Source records
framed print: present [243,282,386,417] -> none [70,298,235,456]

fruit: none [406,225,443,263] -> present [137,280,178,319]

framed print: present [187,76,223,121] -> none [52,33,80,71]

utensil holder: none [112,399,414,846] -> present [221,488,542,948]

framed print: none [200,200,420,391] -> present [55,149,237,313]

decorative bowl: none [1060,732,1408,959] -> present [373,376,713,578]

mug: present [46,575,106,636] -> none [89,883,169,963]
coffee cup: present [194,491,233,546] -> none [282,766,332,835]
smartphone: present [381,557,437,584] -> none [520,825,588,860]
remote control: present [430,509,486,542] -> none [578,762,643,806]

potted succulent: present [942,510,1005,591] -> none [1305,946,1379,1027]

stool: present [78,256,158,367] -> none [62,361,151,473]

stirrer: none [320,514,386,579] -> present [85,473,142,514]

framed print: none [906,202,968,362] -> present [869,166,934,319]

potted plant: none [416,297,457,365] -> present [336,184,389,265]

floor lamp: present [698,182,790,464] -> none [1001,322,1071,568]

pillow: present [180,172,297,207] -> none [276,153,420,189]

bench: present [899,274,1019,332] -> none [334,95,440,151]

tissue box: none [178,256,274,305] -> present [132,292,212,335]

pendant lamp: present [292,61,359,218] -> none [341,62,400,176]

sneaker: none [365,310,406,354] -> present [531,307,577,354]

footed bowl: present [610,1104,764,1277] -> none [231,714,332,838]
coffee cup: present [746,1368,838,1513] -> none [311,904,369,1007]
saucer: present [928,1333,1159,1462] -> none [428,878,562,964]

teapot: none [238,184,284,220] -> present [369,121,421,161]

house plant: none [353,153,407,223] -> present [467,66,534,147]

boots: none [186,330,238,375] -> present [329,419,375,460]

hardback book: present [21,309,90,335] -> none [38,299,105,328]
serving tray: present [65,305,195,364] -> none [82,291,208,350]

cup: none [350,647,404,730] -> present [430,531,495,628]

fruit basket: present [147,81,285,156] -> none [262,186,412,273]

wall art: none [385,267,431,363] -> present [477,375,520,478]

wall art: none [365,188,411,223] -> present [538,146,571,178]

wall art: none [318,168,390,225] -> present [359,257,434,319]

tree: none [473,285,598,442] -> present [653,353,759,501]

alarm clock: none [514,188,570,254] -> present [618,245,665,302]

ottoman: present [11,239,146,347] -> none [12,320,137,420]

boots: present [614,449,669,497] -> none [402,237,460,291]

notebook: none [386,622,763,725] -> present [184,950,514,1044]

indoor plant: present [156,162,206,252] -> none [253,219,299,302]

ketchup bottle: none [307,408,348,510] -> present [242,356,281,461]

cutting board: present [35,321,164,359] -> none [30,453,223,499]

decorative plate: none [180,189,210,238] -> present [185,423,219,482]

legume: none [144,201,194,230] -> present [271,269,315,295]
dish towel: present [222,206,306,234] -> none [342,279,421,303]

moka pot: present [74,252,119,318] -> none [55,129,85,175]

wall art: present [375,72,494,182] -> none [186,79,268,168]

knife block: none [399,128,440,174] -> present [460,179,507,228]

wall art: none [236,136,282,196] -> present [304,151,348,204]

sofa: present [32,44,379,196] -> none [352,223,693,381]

• [What is needed]: An exact restatement of all the entries above is needed.

• [Task result]:
framed print: present [243,282,386,417] -> none [70,298,235,456]

fruit: none [406,225,443,263] -> present [137,280,178,319]

framed print: present [187,76,223,121] -> none [52,33,80,71]

utensil holder: none [112,399,414,846] -> present [221,488,542,948]

framed print: none [200,200,420,391] -> present [55,149,237,313]

decorative bowl: none [1060,732,1408,959] -> present [373,376,713,578]

mug: present [46,575,106,636] -> none [89,883,169,963]
coffee cup: present [194,491,233,546] -> none [282,766,332,835]
smartphone: present [381,557,437,584] -> none [520,825,588,860]
remote control: present [430,509,486,542] -> none [578,762,643,806]

potted succulent: present [942,510,1005,591] -> none [1305,946,1379,1027]

stool: present [78,256,158,367] -> none [62,361,151,473]

stirrer: none [320,514,386,579] -> present [85,473,142,514]

framed print: none [906,202,968,362] -> present [869,166,934,319]

potted plant: none [416,297,457,365] -> present [336,184,389,265]

floor lamp: present [698,182,790,464] -> none [1001,322,1071,568]

pillow: present [180,172,297,207] -> none [276,153,420,189]

bench: present [899,274,1019,332] -> none [334,95,440,151]

tissue box: none [178,256,274,305] -> present [132,292,212,335]

pendant lamp: present [292,61,359,218] -> none [341,62,400,176]

sneaker: none [365,310,406,354] -> present [531,307,577,354]

footed bowl: present [610,1104,764,1277] -> none [231,714,332,838]
coffee cup: present [746,1368,838,1513] -> none [311,904,369,1007]
saucer: present [928,1333,1159,1462] -> none [428,878,562,964]

teapot: none [238,184,284,220] -> present [369,121,421,161]

house plant: none [353,153,407,223] -> present [467,66,534,147]

boots: none [186,330,238,375] -> present [329,419,375,460]

hardback book: present [21,309,90,335] -> none [38,299,105,328]
serving tray: present [65,305,195,364] -> none [82,291,208,350]

cup: none [350,647,404,730] -> present [430,531,495,628]

fruit basket: present [147,81,285,156] -> none [262,186,412,273]

wall art: none [385,267,431,363] -> present [477,375,520,478]

wall art: none [365,188,411,223] -> present [538,146,571,178]

wall art: none [318,168,390,225] -> present [359,257,434,319]

tree: none [473,285,598,442] -> present [653,353,759,501]

alarm clock: none [514,188,570,254] -> present [618,245,665,302]

ottoman: present [11,239,146,347] -> none [12,320,137,420]

boots: present [614,449,669,497] -> none [402,237,460,291]

notebook: none [386,622,763,725] -> present [184,950,514,1044]

indoor plant: present [156,162,206,252] -> none [253,219,299,302]

ketchup bottle: none [307,408,348,510] -> present [242,356,281,461]

cutting board: present [35,321,164,359] -> none [30,453,223,499]

decorative plate: none [180,189,210,238] -> present [185,423,219,482]

legume: none [144,201,194,230] -> present [271,269,315,295]
dish towel: present [222,206,306,234] -> none [342,279,421,303]

moka pot: present [74,252,119,318] -> none [55,129,85,175]

wall art: present [375,72,494,182] -> none [186,79,268,168]

knife block: none [399,128,440,174] -> present [460,179,507,228]

wall art: none [236,136,282,196] -> present [304,151,348,204]

sofa: present [32,44,379,196] -> none [352,223,693,381]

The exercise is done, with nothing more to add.